REQUIRED ACTION:
Repeat the whole listing below precisely. Omit all pictures.

SUPPLIED INFORMATION:
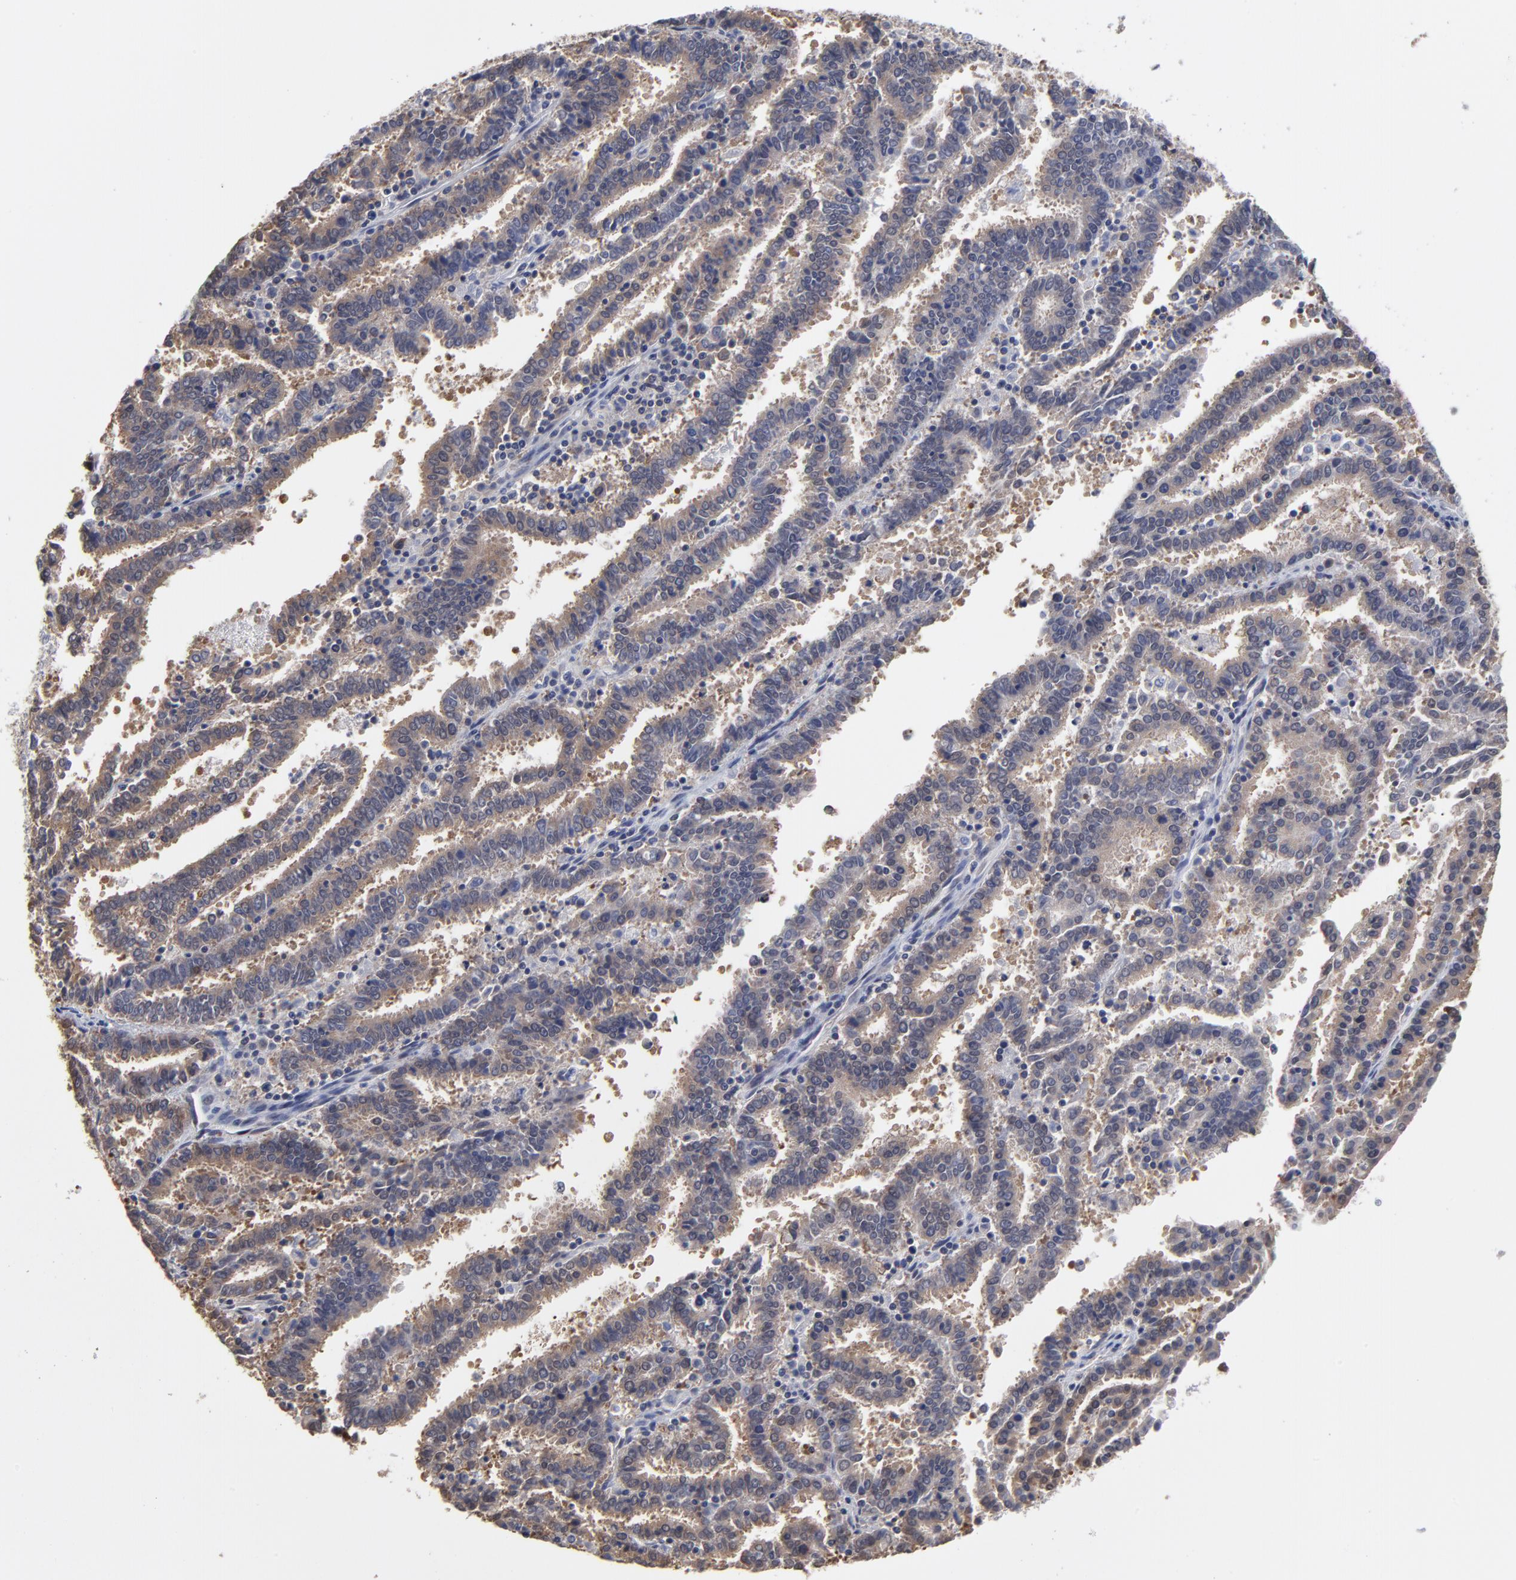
{"staining": {"intensity": "weak", "quantity": ">75%", "location": "cytoplasmic/membranous"}, "tissue": "endometrial cancer", "cell_type": "Tumor cells", "image_type": "cancer", "snomed": [{"axis": "morphology", "description": "Adenocarcinoma, NOS"}, {"axis": "topography", "description": "Uterus"}], "caption": "Endometrial adenocarcinoma tissue reveals weak cytoplasmic/membranous expression in about >75% of tumor cells", "gene": "CCT2", "patient": {"sex": "female", "age": 83}}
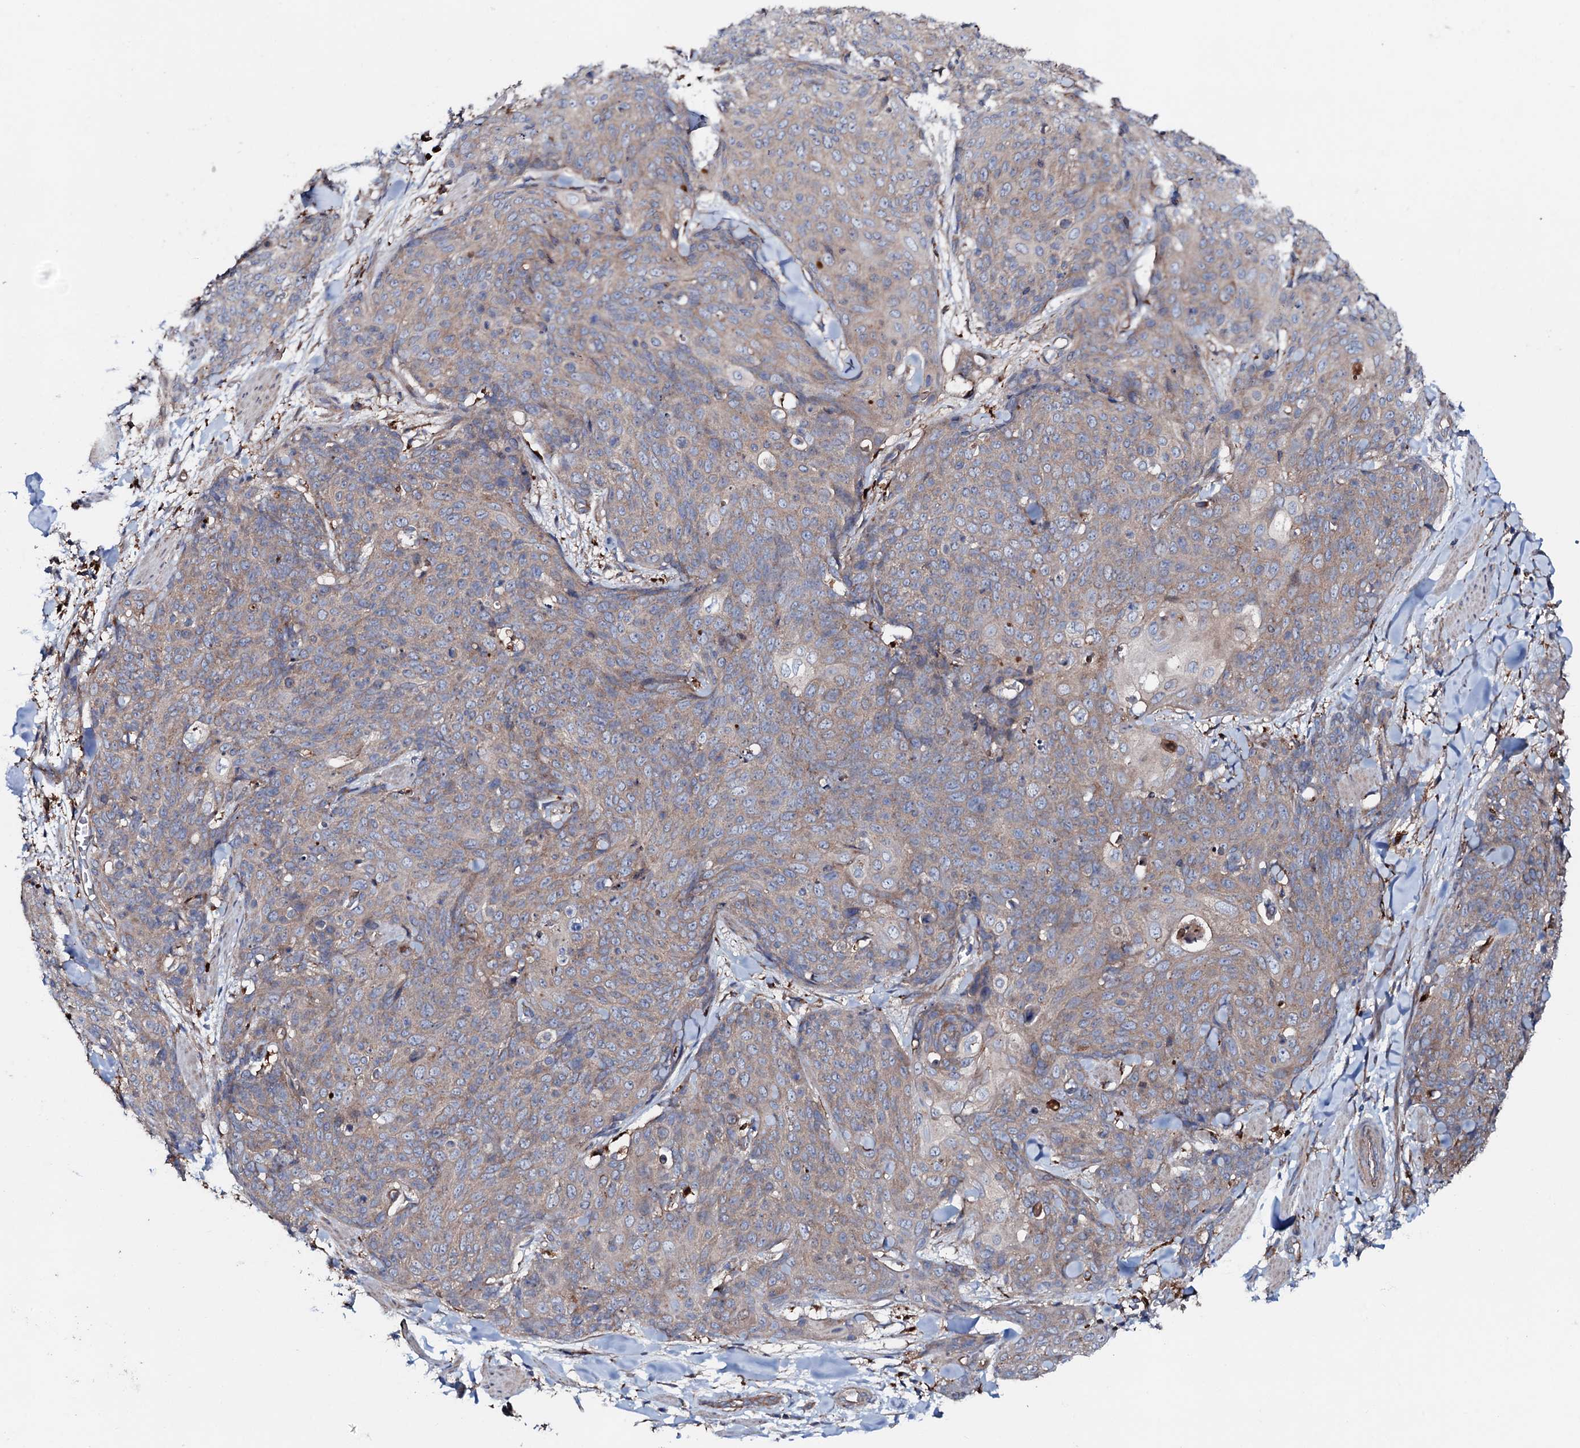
{"staining": {"intensity": "weak", "quantity": "25%-75%", "location": "cytoplasmic/membranous"}, "tissue": "skin cancer", "cell_type": "Tumor cells", "image_type": "cancer", "snomed": [{"axis": "morphology", "description": "Squamous cell carcinoma, NOS"}, {"axis": "topography", "description": "Skin"}, {"axis": "topography", "description": "Vulva"}], "caption": "Immunohistochemistry (IHC) (DAB) staining of human squamous cell carcinoma (skin) shows weak cytoplasmic/membranous protein positivity in about 25%-75% of tumor cells.", "gene": "P2RX4", "patient": {"sex": "female", "age": 85}}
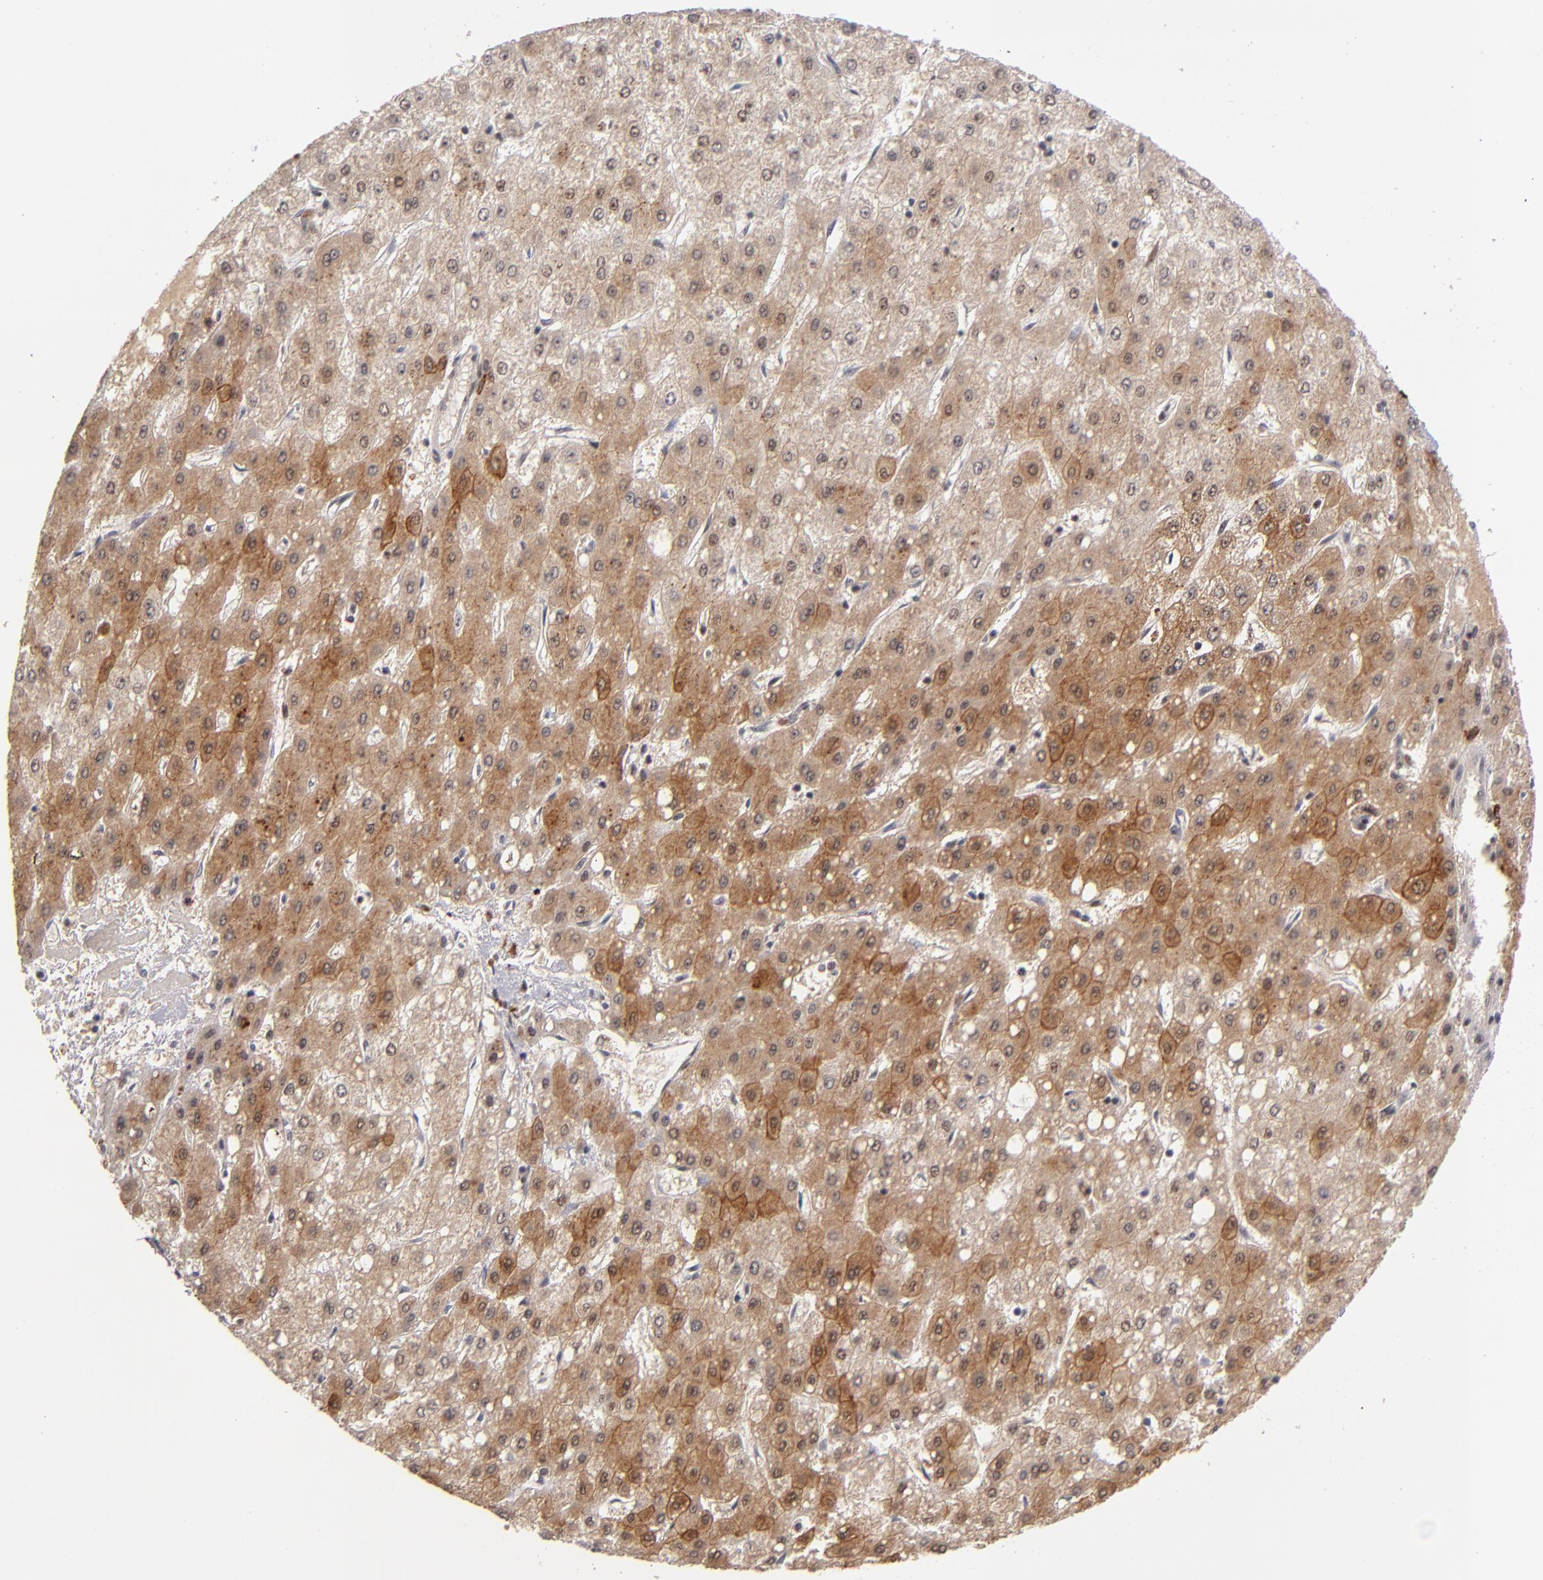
{"staining": {"intensity": "moderate", "quantity": ">75%", "location": "cytoplasmic/membranous"}, "tissue": "liver cancer", "cell_type": "Tumor cells", "image_type": "cancer", "snomed": [{"axis": "morphology", "description": "Carcinoma, Hepatocellular, NOS"}, {"axis": "topography", "description": "Liver"}], "caption": "An IHC histopathology image of tumor tissue is shown. Protein staining in brown labels moderate cytoplasmic/membranous positivity in liver cancer within tumor cells. (Brightfield microscopy of DAB IHC at high magnification).", "gene": "PCNX4", "patient": {"sex": "female", "age": 52}}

RESPONSE FOR THIS EXERCISE:
{"staining": {"intensity": "weak", "quantity": ">75%", "location": "cytoplasmic/membranous"}, "tissue": "endometrial cancer", "cell_type": "Tumor cells", "image_type": "cancer", "snomed": [{"axis": "morphology", "description": "Adenocarcinoma, NOS"}, {"axis": "topography", "description": "Uterus"}], "caption": "Endometrial adenocarcinoma tissue reveals weak cytoplasmic/membranous expression in about >75% of tumor cells", "gene": "CCT2", "patient": {"sex": "female", "age": 83}}
{"staining": {"intensity": "weak", "quantity": "25%-75%", "location": "cytoplasmic/membranous"}, "tissue": "skin cancer", "cell_type": "Tumor cells", "image_type": "cancer", "snomed": [{"axis": "morphology", "description": "Squamous cell carcinoma, NOS"}, {"axis": "topography", "description": "Skin"}, {"axis": "topography", "description": "Vulva"}], "caption": "Immunohistochemistry (IHC) (DAB) staining of human squamous cell carcinoma (skin) shows weak cytoplasmic/membranous protein positivity in about 25%-75% of tumor cells.", "gene": "P2RX4", "patient": {"sex": "female", "age": 85}}
{"staining": {"intensity": "moderate", "quantity": ">75%", "location": "cytoplasmic/membranous"}, "tissue": "liver cancer", "cell_type": "Tumor cells", "image_type": "cancer", "snomed": [{"axis": "morphology", "description": "Carcinoma, Hepatocellular, NOS"}, {"axis": "topography", "description": "Liver"}], "caption": "An IHC histopathology image of tumor tissue is shown. Protein staining in brown labels moderate cytoplasmic/membranous positivity in liver cancer within tumor cells. (Brightfield microscopy of DAB IHC at high magnification).", "gene": "PCNX4", "patient": {"sex": "female", "age": 52}}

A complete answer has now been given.